This is the mail archive of the
gdb-patches@sourceware.org
mailing list for the GDB project.
[RFC-v4] Handle cygwin wchar_t specifics
> -----Message d'origine-----
> De?: gdb-patches-owner@sourceware.org [mailto:gdb-patches-
> owner@sourceware.org] De la part de Tom Tromey
> Envoyé?: lundi 18 avril 2011 19:18
> À?: Pierre Muller
> Cc?: 'Eli Zaretskii'; jan.kratochvil@redhat.com;
gdb-patches@sourceware.org
> Objet?: Re: [RFA-v3] Handle cygwin wchar_t specifics
>
> >>>>> "Pierre" == Pierre Muller <pierre.muller@ics-cnrs.unistra.fr>
writes:
>
> Pierre> This patch also changes the intermediate_encoding for mingw
hosts,
> Pierre> from "wchar_t" to "UTF-16LE", but this seems to work nicely
> Pierre> for both mingw32 and mingw64 (and only if iconv is found,
> Pierre> otherwise gdb_wchar_t is simply char and phony functions are
used).
>
> Pierre> -#define INTERMEDIATE_ENCODING host_charset ()

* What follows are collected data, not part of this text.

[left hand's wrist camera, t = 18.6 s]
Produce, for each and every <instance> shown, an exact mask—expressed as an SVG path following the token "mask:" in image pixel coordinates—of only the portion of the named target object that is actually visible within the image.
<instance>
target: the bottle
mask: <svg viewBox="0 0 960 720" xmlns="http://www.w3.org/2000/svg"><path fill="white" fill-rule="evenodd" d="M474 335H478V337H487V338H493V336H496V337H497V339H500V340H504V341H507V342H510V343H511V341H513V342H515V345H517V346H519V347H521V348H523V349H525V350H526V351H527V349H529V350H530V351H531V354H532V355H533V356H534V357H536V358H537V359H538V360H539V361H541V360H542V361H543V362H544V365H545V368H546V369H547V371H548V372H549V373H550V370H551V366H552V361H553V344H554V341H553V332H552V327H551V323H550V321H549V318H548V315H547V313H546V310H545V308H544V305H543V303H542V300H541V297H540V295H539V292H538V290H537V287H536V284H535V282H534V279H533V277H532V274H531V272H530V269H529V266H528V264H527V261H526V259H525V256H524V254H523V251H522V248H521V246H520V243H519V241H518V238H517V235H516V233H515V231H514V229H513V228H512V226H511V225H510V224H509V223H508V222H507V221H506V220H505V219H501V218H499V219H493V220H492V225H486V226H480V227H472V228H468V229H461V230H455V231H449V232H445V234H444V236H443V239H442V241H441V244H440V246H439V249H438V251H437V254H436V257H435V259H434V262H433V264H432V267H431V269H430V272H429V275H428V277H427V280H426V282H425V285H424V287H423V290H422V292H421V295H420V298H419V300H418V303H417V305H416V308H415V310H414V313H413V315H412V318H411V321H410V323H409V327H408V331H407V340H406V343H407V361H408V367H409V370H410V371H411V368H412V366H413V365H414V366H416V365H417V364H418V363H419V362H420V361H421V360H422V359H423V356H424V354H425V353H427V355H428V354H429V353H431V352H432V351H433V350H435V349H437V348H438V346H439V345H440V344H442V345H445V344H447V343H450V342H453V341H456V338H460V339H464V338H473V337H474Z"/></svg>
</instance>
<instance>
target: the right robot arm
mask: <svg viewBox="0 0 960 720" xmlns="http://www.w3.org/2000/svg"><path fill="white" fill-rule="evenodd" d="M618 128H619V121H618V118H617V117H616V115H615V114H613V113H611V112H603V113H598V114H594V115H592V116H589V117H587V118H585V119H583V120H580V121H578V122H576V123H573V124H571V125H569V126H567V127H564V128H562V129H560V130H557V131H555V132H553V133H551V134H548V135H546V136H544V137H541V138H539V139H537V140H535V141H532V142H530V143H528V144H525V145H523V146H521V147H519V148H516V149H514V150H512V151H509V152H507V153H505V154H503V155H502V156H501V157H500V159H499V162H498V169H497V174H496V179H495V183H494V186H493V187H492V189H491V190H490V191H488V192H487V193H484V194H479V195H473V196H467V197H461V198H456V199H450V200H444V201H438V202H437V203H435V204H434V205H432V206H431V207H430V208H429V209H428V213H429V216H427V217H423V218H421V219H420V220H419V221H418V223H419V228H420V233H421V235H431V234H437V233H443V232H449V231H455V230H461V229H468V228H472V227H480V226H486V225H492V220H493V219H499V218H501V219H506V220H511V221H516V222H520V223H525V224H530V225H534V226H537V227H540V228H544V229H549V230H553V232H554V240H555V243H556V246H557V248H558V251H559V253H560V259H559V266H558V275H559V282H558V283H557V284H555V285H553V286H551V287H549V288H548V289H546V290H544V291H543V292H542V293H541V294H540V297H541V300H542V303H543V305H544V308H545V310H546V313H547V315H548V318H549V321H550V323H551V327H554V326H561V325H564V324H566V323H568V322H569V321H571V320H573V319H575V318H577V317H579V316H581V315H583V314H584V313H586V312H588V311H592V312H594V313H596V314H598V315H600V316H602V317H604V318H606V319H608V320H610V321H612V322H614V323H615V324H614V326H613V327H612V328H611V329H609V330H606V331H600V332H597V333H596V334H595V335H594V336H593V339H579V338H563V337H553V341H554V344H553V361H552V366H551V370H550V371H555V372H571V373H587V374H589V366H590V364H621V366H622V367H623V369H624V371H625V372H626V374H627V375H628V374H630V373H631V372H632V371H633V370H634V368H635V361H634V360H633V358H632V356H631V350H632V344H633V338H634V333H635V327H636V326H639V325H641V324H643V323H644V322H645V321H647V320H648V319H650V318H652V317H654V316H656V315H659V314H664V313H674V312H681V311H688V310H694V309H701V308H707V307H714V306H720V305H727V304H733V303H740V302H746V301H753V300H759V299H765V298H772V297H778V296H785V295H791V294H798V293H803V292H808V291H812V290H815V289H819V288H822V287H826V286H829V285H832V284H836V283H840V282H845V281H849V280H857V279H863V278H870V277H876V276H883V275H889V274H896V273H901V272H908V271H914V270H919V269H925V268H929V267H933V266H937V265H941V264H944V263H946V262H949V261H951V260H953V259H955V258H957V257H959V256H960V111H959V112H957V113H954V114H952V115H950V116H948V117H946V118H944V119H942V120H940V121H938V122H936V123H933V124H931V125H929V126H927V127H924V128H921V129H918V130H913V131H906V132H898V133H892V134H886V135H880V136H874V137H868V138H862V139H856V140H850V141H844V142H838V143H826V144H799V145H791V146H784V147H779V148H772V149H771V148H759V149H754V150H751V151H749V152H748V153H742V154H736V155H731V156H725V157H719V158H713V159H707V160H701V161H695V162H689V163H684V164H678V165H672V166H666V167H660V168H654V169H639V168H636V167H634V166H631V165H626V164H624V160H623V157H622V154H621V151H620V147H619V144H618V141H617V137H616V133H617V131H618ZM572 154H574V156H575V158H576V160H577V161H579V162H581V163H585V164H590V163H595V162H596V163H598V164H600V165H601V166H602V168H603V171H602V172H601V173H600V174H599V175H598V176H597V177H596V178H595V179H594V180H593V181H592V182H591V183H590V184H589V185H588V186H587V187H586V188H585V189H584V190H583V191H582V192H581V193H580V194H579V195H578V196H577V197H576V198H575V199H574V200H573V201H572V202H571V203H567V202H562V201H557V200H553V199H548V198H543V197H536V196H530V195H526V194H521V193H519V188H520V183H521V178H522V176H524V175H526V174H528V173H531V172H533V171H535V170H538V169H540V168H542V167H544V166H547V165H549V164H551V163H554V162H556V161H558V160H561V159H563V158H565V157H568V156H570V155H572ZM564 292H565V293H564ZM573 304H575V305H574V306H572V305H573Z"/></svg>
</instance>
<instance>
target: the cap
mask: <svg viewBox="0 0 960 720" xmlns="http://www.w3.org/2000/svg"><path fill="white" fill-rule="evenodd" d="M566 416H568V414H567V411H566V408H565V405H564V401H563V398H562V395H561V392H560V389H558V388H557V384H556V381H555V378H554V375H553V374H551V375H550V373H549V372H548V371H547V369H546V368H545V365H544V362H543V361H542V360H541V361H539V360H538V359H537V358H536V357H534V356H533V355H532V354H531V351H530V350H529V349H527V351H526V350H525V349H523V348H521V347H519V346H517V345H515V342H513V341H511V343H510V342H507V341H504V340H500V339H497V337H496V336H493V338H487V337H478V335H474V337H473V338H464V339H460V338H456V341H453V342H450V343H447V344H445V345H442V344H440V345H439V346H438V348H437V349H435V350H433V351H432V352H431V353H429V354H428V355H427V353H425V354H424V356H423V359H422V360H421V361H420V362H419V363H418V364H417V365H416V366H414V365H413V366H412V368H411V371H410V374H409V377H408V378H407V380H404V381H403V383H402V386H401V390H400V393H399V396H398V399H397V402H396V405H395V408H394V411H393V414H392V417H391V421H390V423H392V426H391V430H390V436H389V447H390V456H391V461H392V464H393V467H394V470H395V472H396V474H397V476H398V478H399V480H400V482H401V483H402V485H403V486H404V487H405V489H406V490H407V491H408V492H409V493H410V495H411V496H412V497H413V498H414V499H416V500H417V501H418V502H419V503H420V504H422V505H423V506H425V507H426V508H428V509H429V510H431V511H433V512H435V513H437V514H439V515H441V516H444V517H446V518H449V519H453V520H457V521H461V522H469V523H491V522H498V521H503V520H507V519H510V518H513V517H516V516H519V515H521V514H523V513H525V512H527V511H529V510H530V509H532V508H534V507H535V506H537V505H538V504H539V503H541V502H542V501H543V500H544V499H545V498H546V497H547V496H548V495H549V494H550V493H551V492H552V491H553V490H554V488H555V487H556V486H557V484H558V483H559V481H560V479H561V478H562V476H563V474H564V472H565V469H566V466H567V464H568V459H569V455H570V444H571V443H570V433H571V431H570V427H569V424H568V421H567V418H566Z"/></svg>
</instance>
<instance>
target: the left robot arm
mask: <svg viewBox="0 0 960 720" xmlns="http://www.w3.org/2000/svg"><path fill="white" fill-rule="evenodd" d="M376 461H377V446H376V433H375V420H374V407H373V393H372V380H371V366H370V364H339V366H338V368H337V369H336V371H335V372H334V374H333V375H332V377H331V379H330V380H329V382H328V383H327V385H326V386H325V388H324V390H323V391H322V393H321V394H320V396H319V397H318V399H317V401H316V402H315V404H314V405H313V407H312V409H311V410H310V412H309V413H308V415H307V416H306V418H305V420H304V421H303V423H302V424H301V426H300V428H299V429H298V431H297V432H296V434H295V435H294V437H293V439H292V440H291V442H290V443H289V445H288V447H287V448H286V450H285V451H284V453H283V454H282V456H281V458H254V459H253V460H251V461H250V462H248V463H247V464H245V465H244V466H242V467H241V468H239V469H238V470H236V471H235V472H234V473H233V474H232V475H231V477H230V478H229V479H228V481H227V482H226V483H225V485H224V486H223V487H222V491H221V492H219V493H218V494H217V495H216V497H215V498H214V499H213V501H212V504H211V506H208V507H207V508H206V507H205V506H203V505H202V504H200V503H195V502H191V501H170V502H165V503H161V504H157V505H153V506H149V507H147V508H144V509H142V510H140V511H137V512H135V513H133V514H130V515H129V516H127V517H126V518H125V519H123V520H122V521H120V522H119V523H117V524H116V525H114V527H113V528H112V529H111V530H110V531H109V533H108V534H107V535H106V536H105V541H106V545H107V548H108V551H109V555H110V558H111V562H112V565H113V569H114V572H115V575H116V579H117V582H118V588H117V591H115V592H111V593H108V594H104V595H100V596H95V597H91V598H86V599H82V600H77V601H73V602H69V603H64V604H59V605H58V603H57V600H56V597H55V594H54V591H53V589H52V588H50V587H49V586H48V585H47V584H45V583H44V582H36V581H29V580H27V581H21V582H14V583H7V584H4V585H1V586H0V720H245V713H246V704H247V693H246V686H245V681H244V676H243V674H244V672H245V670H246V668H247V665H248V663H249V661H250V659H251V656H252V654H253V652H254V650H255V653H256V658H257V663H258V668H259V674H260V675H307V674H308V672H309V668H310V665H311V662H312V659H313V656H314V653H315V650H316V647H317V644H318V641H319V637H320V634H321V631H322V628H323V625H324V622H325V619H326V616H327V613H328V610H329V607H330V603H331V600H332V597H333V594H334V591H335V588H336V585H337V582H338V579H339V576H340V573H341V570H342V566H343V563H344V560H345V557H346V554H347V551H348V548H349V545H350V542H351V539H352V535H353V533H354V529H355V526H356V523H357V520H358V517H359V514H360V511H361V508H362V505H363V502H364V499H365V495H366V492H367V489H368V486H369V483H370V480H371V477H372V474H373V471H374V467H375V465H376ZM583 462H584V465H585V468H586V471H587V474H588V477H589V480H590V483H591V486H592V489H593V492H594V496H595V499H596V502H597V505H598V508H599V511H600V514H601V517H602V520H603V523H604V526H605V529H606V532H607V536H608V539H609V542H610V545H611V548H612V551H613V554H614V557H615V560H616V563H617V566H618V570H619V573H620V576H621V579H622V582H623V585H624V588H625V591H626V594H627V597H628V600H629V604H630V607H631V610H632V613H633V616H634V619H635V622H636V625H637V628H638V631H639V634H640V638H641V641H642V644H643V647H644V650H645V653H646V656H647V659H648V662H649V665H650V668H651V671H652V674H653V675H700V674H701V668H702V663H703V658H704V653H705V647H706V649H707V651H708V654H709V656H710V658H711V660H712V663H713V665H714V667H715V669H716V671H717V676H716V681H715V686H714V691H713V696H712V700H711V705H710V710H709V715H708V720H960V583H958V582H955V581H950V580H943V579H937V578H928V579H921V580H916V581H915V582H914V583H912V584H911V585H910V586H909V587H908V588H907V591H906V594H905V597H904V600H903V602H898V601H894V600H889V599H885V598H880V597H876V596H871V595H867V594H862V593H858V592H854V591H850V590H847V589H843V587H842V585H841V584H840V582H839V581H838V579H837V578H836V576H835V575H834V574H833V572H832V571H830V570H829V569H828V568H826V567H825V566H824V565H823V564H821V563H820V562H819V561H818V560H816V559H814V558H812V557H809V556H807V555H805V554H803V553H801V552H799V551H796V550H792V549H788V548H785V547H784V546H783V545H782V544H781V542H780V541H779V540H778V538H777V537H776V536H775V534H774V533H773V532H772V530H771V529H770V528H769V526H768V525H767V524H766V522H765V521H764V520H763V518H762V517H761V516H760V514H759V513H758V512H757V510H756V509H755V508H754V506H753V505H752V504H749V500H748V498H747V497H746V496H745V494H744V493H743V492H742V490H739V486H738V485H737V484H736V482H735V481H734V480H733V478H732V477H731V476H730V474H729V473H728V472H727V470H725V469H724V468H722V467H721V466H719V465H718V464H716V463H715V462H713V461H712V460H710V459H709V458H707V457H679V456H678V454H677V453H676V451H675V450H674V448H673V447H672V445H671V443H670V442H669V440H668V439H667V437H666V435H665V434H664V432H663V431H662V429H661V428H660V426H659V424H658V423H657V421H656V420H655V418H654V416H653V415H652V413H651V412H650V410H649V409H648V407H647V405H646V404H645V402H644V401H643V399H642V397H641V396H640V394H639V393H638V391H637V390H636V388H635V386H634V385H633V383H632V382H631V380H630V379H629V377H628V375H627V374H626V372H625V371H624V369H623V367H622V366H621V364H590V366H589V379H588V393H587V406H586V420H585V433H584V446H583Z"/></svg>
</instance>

> Pierre> +#define DEFAULT_INTERMEDIATE_ENCODING host_charset ()
>
> This changes the behavior if the gdb user changes the host encoding.
> This is an unusual situation, admittedly, but it seems to me that it is
> just as easy to only introduce the `intermediate_encoding' global in the
> UTF-{16,32} case.
>
> Pierre> + intermediate_encoding = DEFAULT_INTERMEDIATE_ENCODING;
> Pierre> +# if defined (USE_WIN32API) || defined (__CYGWIN__)
> Pierre> + if (sizeof (gdb_wchar_t) == 2)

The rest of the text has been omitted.